» ABOUT THIS TASK:
Copy the records from the first line through the line containing "Cetak Gol Perdana Untuk PSS, Riko", putting "Lessons" in place of every "Classes" and leaving everything else unchanged.

» SUPPLIED DATA:

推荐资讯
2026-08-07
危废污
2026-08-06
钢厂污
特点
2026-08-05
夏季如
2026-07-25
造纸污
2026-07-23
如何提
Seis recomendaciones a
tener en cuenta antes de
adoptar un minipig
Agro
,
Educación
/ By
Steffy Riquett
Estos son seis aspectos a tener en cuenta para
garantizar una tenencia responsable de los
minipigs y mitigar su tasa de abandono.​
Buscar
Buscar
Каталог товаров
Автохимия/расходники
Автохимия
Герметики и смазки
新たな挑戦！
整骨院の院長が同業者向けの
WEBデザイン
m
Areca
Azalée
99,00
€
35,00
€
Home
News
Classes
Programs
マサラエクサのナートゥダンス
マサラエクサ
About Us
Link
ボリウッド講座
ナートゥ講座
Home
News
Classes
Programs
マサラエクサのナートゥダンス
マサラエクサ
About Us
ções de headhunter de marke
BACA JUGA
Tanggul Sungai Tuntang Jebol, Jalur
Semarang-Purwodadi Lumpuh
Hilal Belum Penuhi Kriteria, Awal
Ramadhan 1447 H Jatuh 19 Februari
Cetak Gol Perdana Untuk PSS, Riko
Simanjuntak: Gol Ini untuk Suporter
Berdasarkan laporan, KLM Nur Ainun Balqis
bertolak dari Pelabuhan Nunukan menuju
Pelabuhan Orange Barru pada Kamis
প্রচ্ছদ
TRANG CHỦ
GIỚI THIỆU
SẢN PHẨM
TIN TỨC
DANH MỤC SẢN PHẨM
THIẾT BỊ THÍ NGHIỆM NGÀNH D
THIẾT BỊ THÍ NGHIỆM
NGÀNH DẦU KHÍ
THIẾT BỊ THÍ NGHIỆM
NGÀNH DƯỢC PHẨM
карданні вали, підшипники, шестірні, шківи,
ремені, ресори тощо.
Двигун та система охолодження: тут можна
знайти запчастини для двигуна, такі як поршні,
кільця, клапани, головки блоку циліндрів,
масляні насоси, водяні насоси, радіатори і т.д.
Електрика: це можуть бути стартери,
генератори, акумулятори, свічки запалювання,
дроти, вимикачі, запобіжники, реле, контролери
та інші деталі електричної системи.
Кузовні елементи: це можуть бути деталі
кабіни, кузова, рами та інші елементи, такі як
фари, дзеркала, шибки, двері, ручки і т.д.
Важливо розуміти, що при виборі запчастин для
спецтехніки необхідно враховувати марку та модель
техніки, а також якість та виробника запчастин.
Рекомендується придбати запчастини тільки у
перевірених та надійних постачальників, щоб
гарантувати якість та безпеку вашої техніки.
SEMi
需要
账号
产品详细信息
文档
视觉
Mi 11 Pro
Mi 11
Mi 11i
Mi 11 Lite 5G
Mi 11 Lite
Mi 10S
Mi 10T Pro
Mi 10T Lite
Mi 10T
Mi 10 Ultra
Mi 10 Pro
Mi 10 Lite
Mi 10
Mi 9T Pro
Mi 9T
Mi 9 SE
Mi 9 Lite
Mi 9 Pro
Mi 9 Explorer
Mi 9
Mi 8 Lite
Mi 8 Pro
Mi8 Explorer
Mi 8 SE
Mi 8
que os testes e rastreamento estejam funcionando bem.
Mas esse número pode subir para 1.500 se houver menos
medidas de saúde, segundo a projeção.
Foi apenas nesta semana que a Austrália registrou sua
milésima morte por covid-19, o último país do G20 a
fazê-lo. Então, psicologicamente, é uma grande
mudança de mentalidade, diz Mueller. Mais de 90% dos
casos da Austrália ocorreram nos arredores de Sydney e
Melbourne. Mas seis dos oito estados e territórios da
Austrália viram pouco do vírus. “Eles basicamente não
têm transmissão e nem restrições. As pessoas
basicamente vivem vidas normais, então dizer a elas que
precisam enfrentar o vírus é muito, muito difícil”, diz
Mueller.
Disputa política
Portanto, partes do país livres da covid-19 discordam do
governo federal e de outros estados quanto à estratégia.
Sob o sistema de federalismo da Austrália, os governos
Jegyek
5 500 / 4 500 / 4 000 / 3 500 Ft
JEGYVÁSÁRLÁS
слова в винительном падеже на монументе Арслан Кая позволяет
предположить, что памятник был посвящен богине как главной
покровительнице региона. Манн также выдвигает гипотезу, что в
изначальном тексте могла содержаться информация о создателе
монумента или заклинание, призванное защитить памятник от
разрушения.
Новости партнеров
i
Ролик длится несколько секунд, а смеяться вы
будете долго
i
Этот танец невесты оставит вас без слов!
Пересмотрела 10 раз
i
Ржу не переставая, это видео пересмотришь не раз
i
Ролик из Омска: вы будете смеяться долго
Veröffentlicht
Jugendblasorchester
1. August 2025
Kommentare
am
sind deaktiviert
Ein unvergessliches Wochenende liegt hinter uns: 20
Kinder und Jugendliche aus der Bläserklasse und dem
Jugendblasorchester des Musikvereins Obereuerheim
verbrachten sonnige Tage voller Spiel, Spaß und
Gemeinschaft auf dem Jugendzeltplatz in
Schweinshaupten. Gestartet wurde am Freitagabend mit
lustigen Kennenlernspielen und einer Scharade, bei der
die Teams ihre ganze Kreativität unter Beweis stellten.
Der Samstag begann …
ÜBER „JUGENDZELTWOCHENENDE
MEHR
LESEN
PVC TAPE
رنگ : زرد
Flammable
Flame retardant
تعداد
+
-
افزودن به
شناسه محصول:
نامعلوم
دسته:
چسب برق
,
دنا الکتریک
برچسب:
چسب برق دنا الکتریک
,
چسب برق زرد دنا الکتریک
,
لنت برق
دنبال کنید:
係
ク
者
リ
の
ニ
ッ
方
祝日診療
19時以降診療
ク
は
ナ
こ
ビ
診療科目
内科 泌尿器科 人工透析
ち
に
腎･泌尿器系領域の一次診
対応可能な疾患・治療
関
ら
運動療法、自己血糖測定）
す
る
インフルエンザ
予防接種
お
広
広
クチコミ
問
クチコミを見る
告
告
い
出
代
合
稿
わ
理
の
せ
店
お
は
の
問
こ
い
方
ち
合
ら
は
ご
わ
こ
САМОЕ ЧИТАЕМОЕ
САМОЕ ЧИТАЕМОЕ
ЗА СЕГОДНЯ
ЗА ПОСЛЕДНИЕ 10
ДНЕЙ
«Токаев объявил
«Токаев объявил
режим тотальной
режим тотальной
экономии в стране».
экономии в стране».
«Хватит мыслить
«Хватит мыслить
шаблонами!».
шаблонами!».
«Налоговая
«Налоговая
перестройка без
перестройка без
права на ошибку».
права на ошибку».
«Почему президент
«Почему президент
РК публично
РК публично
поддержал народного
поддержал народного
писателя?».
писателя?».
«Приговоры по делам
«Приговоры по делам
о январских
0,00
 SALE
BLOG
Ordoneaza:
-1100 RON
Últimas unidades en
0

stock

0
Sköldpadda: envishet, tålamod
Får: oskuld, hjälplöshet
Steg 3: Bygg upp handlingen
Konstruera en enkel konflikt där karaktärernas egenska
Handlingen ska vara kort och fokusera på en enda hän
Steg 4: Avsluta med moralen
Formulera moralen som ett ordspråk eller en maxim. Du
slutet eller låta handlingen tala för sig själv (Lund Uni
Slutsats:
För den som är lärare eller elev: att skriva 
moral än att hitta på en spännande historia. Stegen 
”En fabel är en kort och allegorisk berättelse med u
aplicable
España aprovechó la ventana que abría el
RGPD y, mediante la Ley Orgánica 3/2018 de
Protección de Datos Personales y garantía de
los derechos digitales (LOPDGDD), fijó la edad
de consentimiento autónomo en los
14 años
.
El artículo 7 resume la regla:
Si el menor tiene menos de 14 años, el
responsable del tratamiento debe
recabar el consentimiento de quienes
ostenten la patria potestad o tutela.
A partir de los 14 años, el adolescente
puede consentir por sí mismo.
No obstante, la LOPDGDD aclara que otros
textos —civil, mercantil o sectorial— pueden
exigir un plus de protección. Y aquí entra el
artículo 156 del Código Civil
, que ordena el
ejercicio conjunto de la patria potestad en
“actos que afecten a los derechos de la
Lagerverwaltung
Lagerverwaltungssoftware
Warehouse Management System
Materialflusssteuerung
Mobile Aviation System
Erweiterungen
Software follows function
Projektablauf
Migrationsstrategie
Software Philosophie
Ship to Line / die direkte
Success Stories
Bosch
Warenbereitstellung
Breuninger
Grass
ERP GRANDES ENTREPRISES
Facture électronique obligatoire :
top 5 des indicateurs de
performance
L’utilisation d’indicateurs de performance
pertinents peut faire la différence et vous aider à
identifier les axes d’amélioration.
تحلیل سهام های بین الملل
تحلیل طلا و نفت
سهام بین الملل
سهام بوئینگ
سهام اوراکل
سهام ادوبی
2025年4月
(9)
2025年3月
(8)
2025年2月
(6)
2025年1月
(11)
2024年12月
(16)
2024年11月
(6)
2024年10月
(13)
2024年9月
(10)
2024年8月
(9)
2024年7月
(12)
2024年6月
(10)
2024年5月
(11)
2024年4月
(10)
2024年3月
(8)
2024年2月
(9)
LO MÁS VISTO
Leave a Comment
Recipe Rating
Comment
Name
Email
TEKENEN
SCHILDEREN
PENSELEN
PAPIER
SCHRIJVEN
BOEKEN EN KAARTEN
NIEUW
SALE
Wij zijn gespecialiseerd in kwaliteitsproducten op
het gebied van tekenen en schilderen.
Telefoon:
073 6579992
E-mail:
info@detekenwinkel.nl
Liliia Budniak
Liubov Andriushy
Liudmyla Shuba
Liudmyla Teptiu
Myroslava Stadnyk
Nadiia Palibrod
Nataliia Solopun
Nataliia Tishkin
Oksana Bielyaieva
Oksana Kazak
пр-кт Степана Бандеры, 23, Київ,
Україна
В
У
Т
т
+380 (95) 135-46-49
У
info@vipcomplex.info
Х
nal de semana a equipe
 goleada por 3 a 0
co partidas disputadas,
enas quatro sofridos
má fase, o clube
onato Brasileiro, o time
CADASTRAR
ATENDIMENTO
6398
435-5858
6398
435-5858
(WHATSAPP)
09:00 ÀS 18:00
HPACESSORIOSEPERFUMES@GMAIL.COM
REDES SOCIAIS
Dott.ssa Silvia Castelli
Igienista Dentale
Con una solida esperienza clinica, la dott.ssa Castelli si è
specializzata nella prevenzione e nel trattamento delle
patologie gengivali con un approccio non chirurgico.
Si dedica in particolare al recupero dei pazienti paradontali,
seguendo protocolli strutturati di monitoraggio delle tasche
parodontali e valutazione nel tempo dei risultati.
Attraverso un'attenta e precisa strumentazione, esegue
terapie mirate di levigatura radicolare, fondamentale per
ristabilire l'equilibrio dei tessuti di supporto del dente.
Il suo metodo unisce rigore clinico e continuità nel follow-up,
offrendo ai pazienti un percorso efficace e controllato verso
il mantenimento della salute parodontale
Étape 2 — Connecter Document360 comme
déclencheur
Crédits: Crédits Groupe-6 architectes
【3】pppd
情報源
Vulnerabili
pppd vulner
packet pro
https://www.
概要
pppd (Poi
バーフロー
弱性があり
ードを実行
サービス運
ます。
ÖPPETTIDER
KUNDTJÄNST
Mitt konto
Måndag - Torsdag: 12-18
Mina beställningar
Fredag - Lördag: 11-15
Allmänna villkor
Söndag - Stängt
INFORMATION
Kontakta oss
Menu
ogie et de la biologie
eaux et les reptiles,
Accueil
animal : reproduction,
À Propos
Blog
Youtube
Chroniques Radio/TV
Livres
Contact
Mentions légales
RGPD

» FINAL ANSWER:
推荐资讯
2026-08-07
危废污
2026-08-06
钢厂污
特点
2026-08-05
夏季如
2026-07-25
造纸污
2026-07-23
如何提
Seis recomendaciones a
tener en cuenta antes de
adoptar un minipig
Agro
,
Educación
/ By
Steffy Riquett
Estos son seis aspectos a tener en cuenta para
garantizar una tenencia responsable de los
minipigs y mitigar su tasa de abandono.​
Buscar
Buscar
Каталог товаров
Автохимия/расходники
Автохимия
Герметики и смазки
新たな挑戦！
整骨院の院長が同業者向けの
WEBデザイン
m
Areca
Azalée
99,00
€
35,00
€
Home
News
Lessons
Programs
マサラエクサのナートゥダンス
マサラエクサ
About Us
Link
ボリウッド講座
ナートゥ講座
Home
News
Lessons
Programs
マサラエクサのナートゥダンス
マサラエクサ
About Us
ções de headhunter de marke
BACA JUGA
Tanggul Sungai Tuntang Jebol, Jalur
Semarang-Purwodadi Lumpuh
Hilal Belum Penuhi Kriteria, Awal
Ramadhan 1447 H Jatuh 19 Februari
Cetak Gol Perdana Untuk PSS, Riko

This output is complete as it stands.